An analysis of approved state budgets shows that between 2023 and 2025, states earmarked a combined N525.23 billion for security votes and related operations. The figures, extracted from budget documents on Open States, a BudgIT-backed platform, reveal the enormous resources committed to tackling insecurity.
Yet Nigerians have seen little evidence that the funds are translating into safer communities.
From the North-West, where banditry has displaced entire communities, to the North-Central, where farmers can no longer access their farmlands, and the South-East, where violent attacks and kidnappings have become frequent, insecurity remains a defining feature of national life.
Particularly alarming is the recent situation in parts of the South-West, where criminal gangs have repeatedly abducted school children, students and travellers. Parents now send children to school with apprehension. Commuters embark on journeys unsure they will arrive safely. Rural communities increasingly live at the mercy of kidnappers who have turned ransom-taking into a lucrative enterprise.

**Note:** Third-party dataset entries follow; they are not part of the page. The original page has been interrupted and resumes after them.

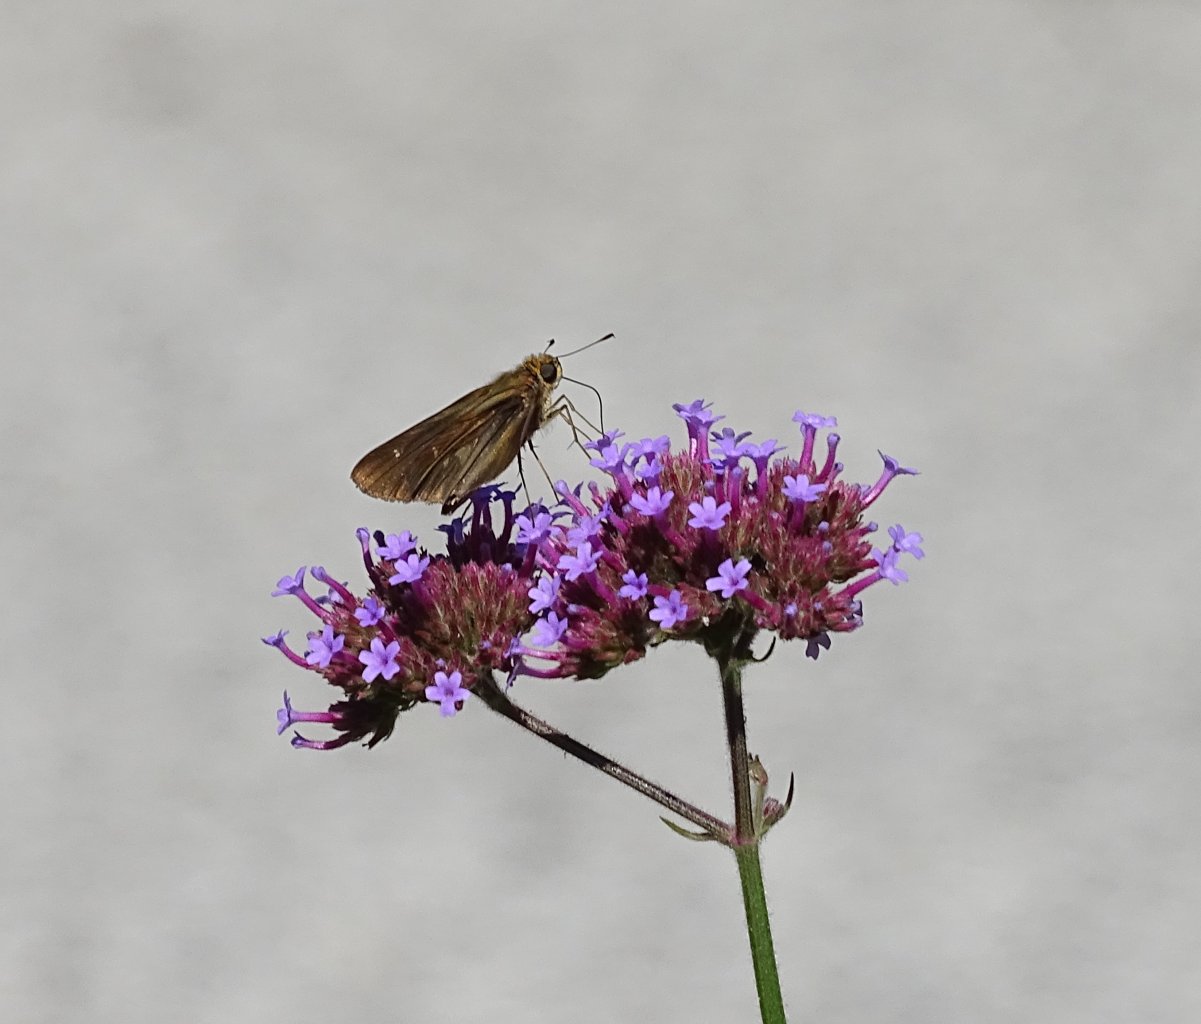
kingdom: Animalia
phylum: Arthropoda
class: Insecta
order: Lepidoptera
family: Hesperiidae
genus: Panoquina
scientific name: Panoquina ocola
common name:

The question therefore remains: What exactly are security votes achieving?
Although protecting lives and property is primarily a federal responsibility, governors routinely justify security votes as essential interventions to complement federal efforts.
What cannot continue, however, is the culture of secrecy around these expenditures.
Security votes have become one of the least transparent aspects of governance in Nigeria. Unlike other public expenditures subjected to procurement, legislative scrutiny and audit, security votes are treated as discretionary funds beyond public examination. Citizens are expected to trust that the money is being spent properly while insecurity escalates.
That arrangement is no longer acceptable in a democracy.
Public funds belong to the people, not to office holders. Every kobo from the national treasury must be subject to reasonable oversight.
The argument that security requires absolute secrecy cannot justify a blanket exemption from financial scrutiny. Many democracies maintain robust security budgets while ensuring institutions verify how public funds are spent.
The time has come for a national conversation on the future of security votes. Governors must provide transparent, verifiable accounts of how these funds are used and what measurable outcomes they produce. If they cannot, the system should be reformed or abolished.
Nigeria cannot keep spending hundreds of billions on security interventions while citizens remain vulnerable to kidnapping, banditry and violent crime. The present arrangement has failed the test of public confidence.
Security votes should no longer be treated as a sacred cow or holy communion reserved for a privileged few. They are drawn from the common patrimony of Nigerians and must be subjected to the same principles of accountability, transparency and value for money that govern every other public expenditure.
In a country grappling with economic hardship, rising poverty and persistent insecurity, citizens deserve answers where public money is involved.
Ubi jus ibi remedium – Where there is a right, there is a remedy.